Children's Health Insurance:

Cost, Coverage, and Access Considerations for Extending Federal Funding

GAO-15-268T: Published: Dec 3, 2014. Publicly Released: Dec 3, 2014.

Additional Materials:


Carolyn L. Yocom
(202) 512-7114


Office of Public Affairs
(202) 512-4800

What GAO Found

Over the last 17 years, the State Children's Health Insurance Program (CHIP)—a federal-state program that provides coverage to about 8 million low-income children—has played an important role in providing health insurance coverage for children who would otherwise be uninsured. The Patient Protection and Affordable Care Act (PPACA) created alternative coverage options with the establishment of subsidized coverage—through a premium tax credit and cost-sharing subsidies—offered through health insurance exchanges, however, there remain important considerations related to cost, coverage, and access when determining the ongoing need for the CHIP program.

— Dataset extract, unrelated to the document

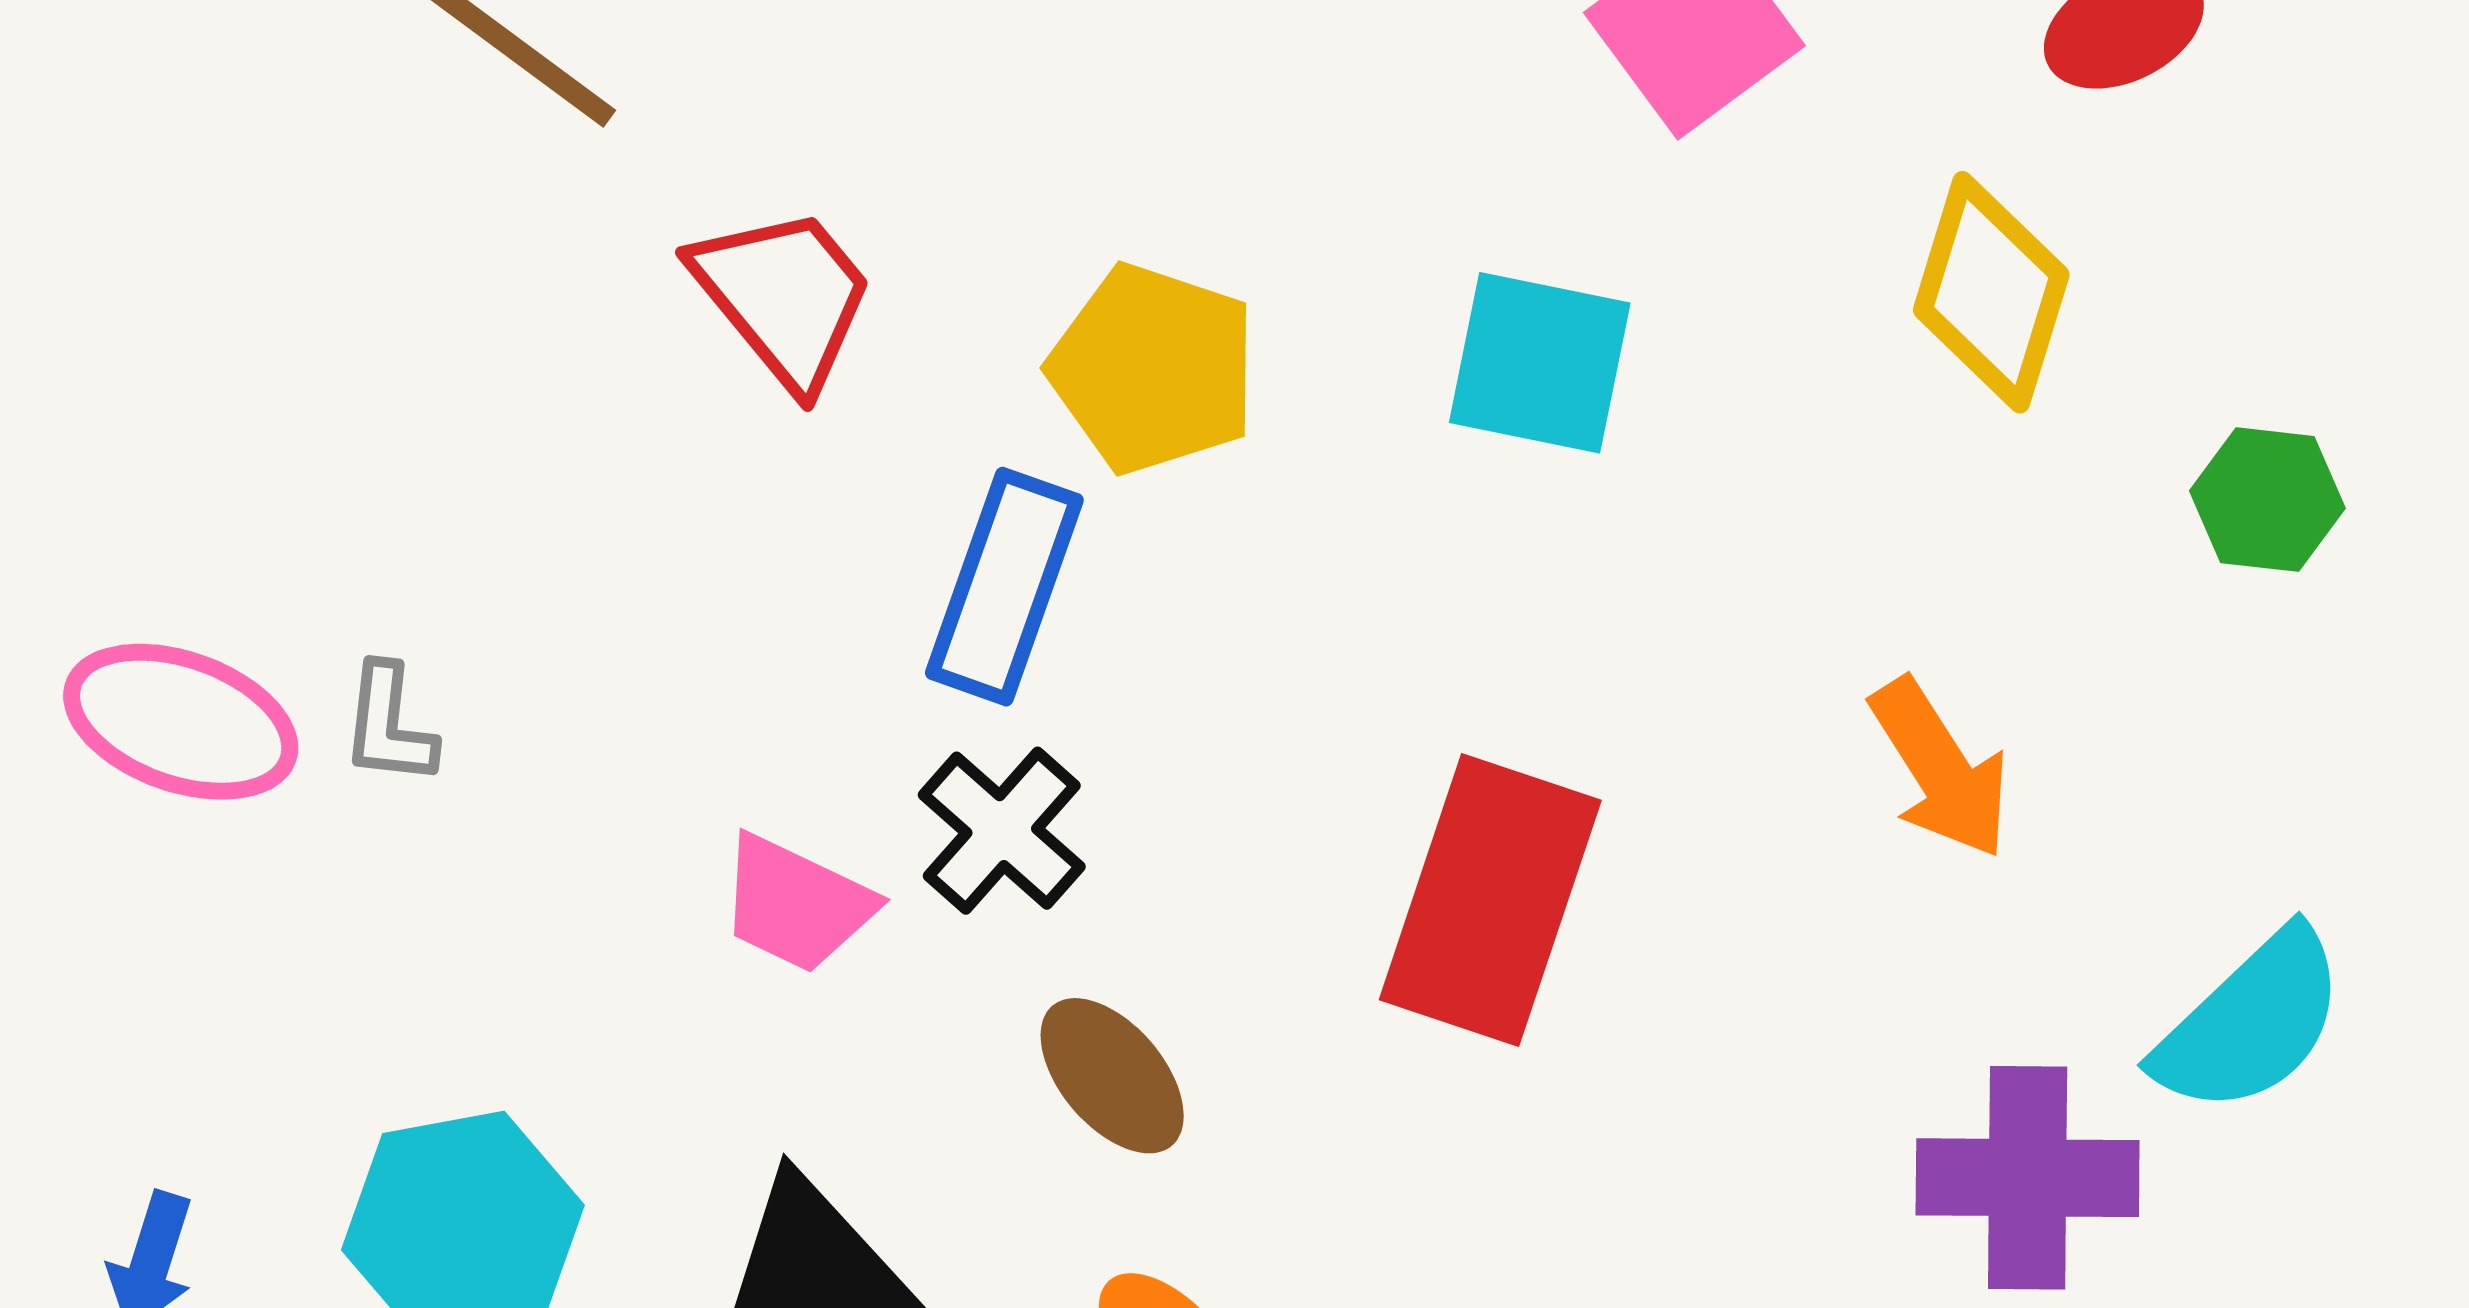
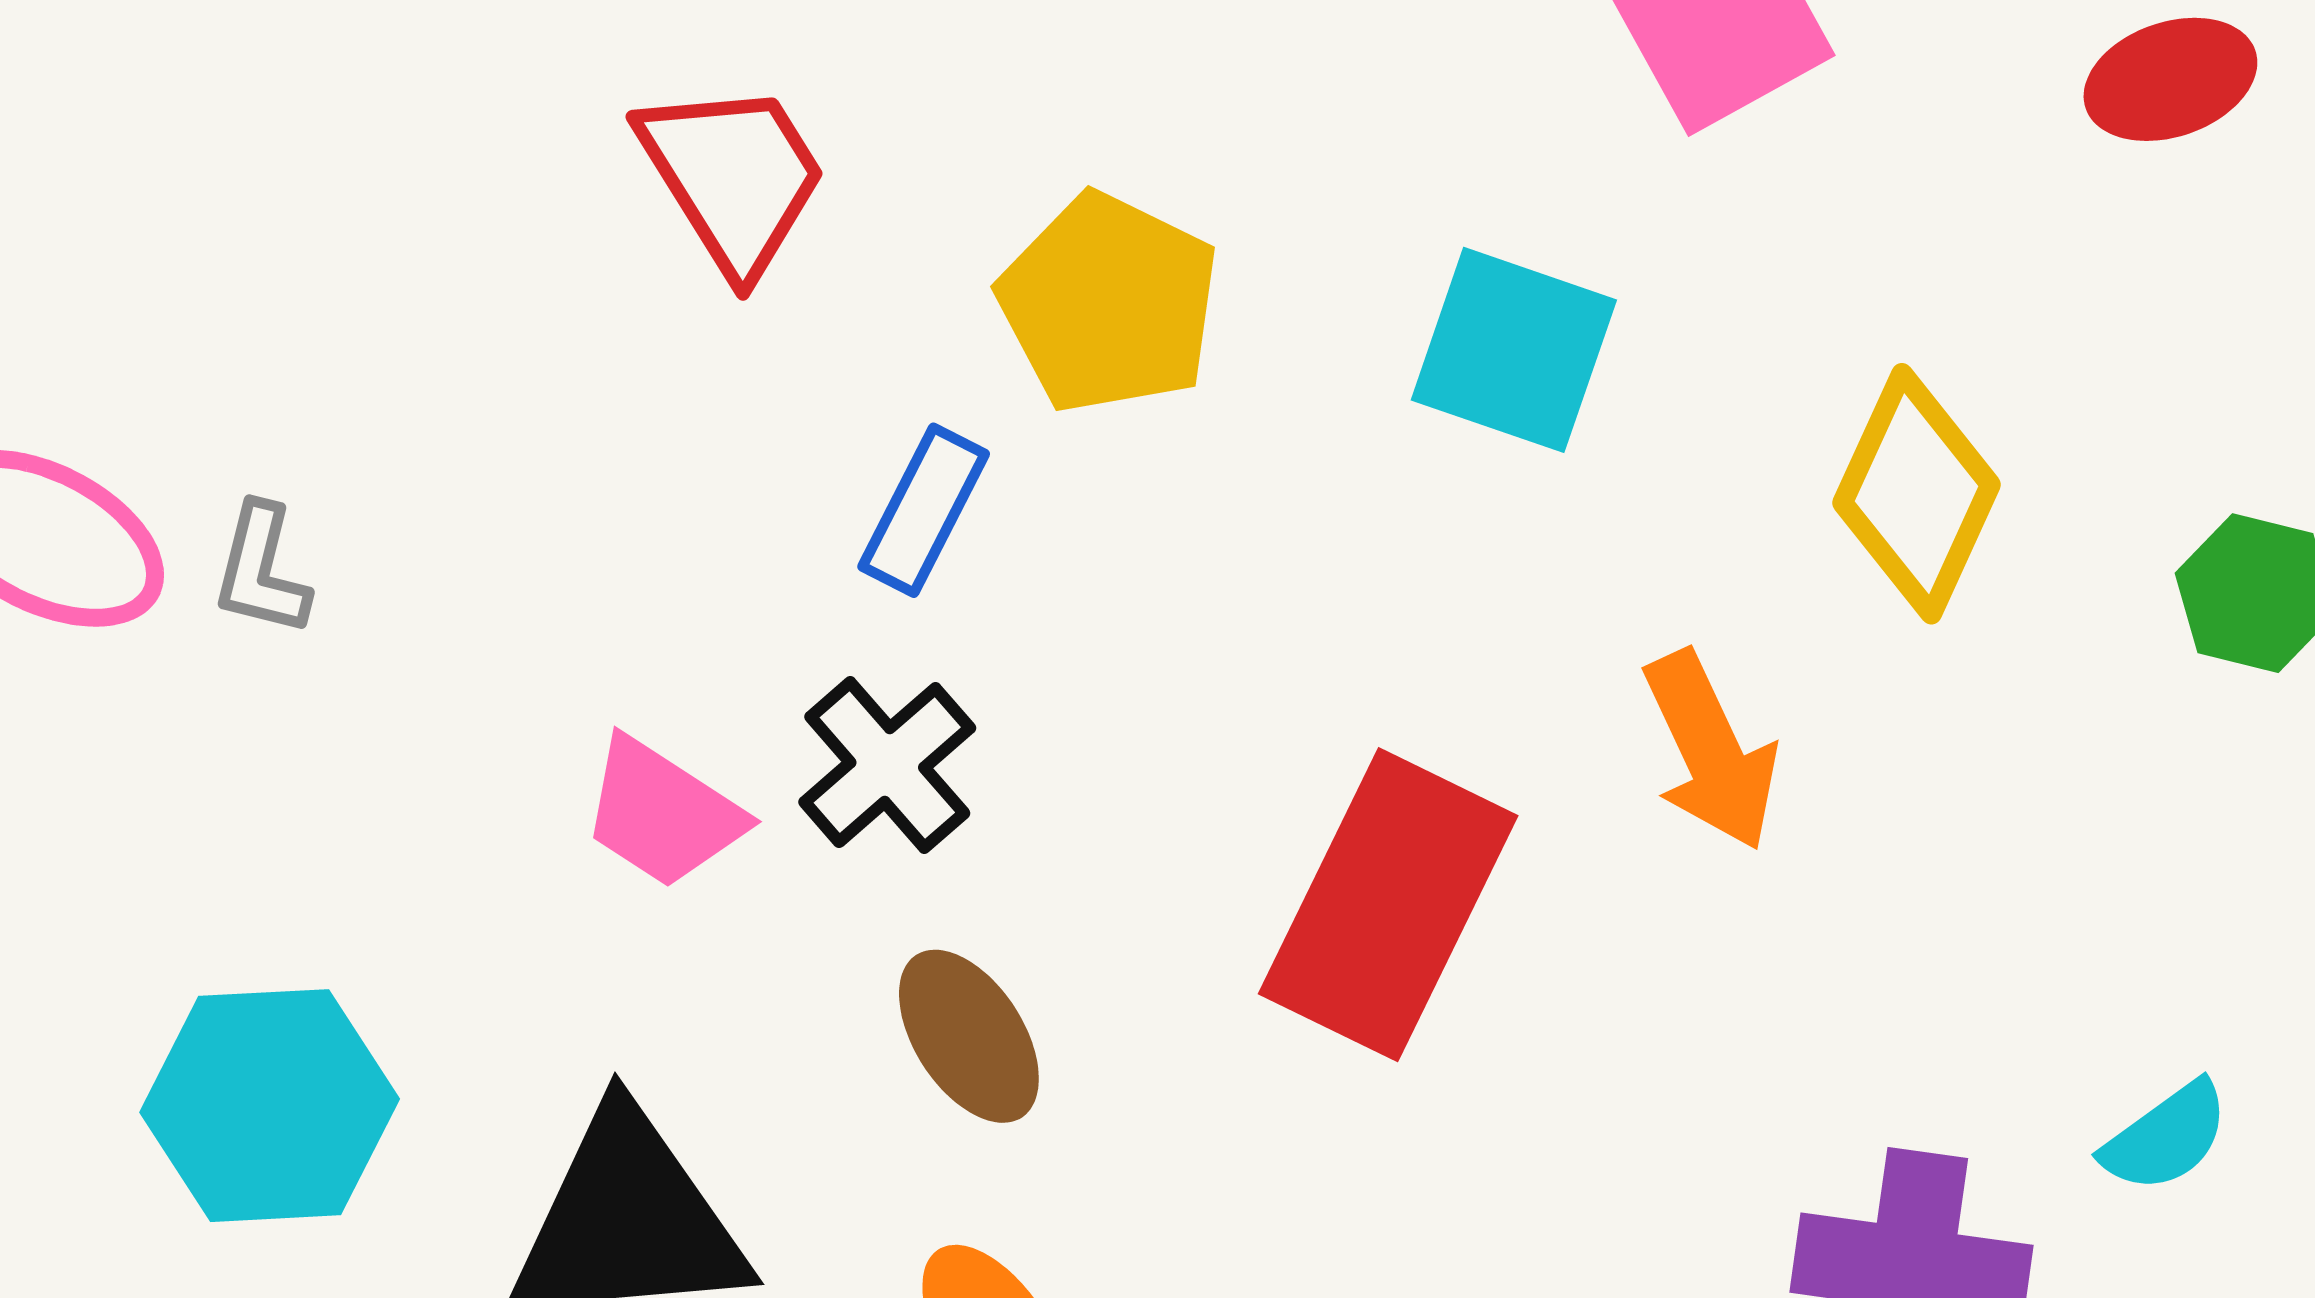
yellow diamond: (1991, 292) -> (1917, 494), moved
blue rectangle: (1004, 587) -> (924, 510), size x0.7
orange arrow: (1940, 769) -> (1711, 751), moved
cyan semicircle: (2251, 1022) -> (2166, 1137), size x0.6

Cost. In 2013, GAO found that consumer costs in CHIP plans were lower than under the benchmark plans selected by states as models for the benefits that would be offered by qualified health plans (QHP) through exchanges in 2014. For example, when comparing CHIP plans in five states with separate CHIP programs to state benchmark plans, GAO found that the CHIP plan in the states typically did not require the payment of deductibles, while all five states' benchmark plans did. Similarly, the amount of any applicable cost-sharing was almost always less for CHIP plans and the difference was particularly pronounced for physician visits, prescription drugs, and outpatient therapies. PPACA provisions, which seek to standardize QHP costs and reduce cost-sharing for certain individuals, could narrow the cost gap. GAO's work also suggests that some children transitioning out of CHIP would not be eligible for the premium tax credit because they have a parent with employer-sponsored health coverage that is considered affordable under Internal Revenue Service regulations.

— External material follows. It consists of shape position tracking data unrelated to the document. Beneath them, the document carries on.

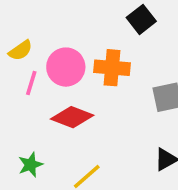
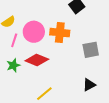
green star: (30, 165) -> (13, 65), moved

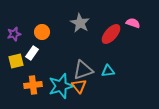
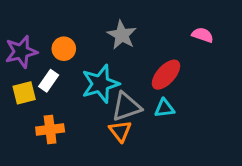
purple star: (14, 34) -> (21, 52), size x1.5
red ellipse: (111, 34) -> (166, 75), moved
cyan star: (61, 86) -> (100, 84), moved

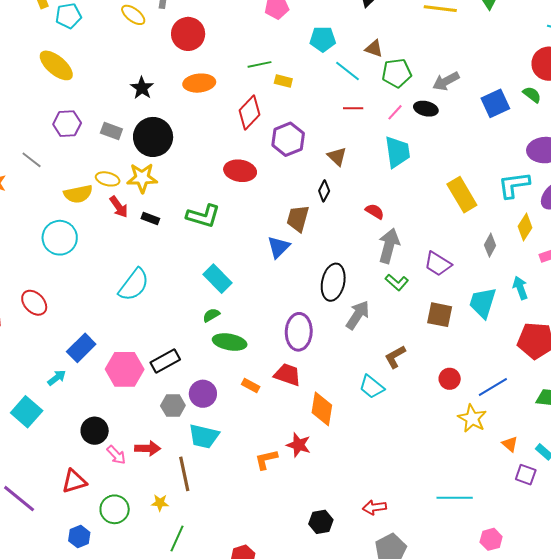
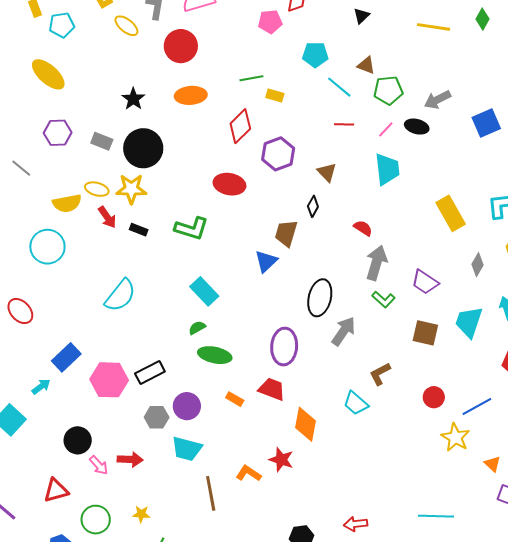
orange L-shape: (266, 459) -> (248, 473), turned 45
brown line: (184, 474) -> (211, 493), moved

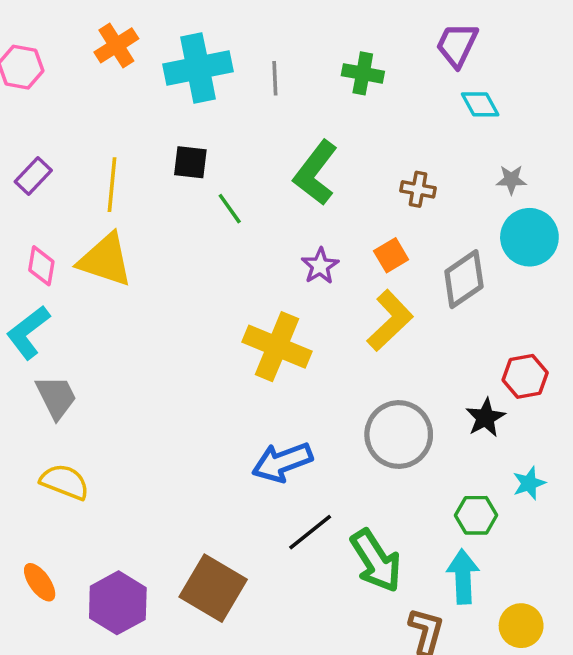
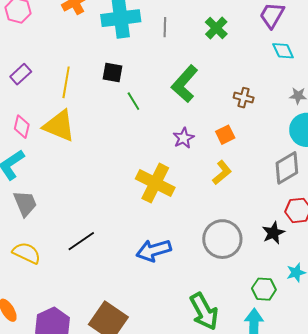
green cross: (363, 73) -> (216, 28), turned 30
gray diamond: (464, 279) -> (287, 168), moved
yellow L-shape: (390, 321) -> (222, 173), size x0.7
black line: (310, 532) -> (81, 241), moved

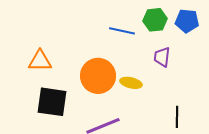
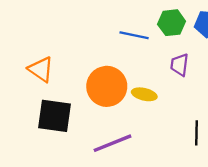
orange triangle: (40, 61) -> (41, 69), turned 35

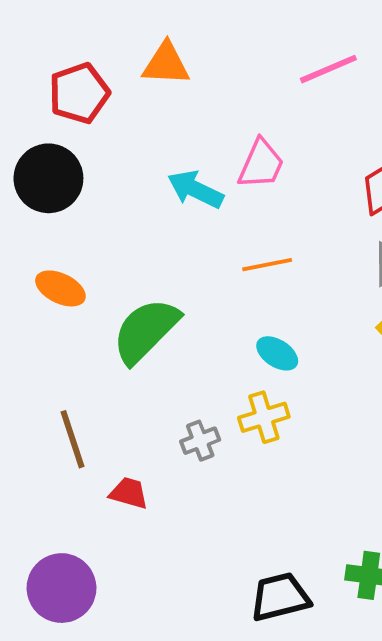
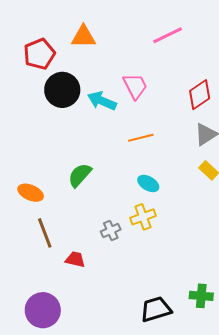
pink trapezoid: (261, 164) -> (135, 86), turned -48
black circle: (48, 178) -> (62, 90), moved
orange ellipse: (60, 288) -> (31, 193), moved
green semicircle: (146, 331) -> (80, 175), size x0.7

Coverage. GAO's prior work from 2013 found that coverage was generally similar in separate CHIP and benchmark plans, though some variation exists. GAO also found that in contrast to CHIP plans where dental benefits are included, in some states, dental coverage is optional through exchanges and may be offered as a stand-alone dental plan. GAO found that families choosing such coverage could face higher costs. Further, in the current landscape of coverage options, many children eligible for CHIP, Medicaid, or the premium tax credit will have different eligibility than their parents, which can create complex scenarios of coverage for families. In 2012, GAO estimated that 21 percent of children eligible for CHIP, Medicaid, or the premium tax credit under PPACA would have different eligibility than their parents.

Access. GAO's prior work found that CHIP enrollees generally reported having access to health care at rates comparable to children with private insurance, with some exceptions. In 2013, GAO's analysis of national survey data indicated that CHIP enrollees reported positive responses regarding their ability to obtain care, and the proportion of positive responses was generally comparable to those with Medicaid or with private insurance.

Why GAO Did This Study

Without health insurance coverage, children are less likely to obtain routine medical or dental care, establish a relationship with a primary care physician, and receive immunizations or treatment for injuries and chronic illnesses. As such, Congress faces important decisions about the future of CHIP. PPACA extended federal funding for CHIP through fiscal year 2015, and Congress will be deciding whether to act to extend that funding.

States can operate CHIP as a separate program, include CHIP-eligible children in their Medicaid programs, or use a combination of the two approaches. If funding for CHIP runs out after 2015, children in CHIP-funded Medicaid programs will remain in Medicaid. For the 5.3 million children in separate CHIP programs, beginning in October 2015, PPACA requires that if a state's CHIP funding is insufficient to cover all CHIP-eligible children, the state must establish procedures to ensure that they are screened for Medicaid eligibility, and, if not eligible, enroll them in QHPs certified as comparable to CHIP.

This testimony is based on prior work conducted from February 2011 through November 2013, and highlights relevant GAO findings on cost, coverage, and access in CHIP.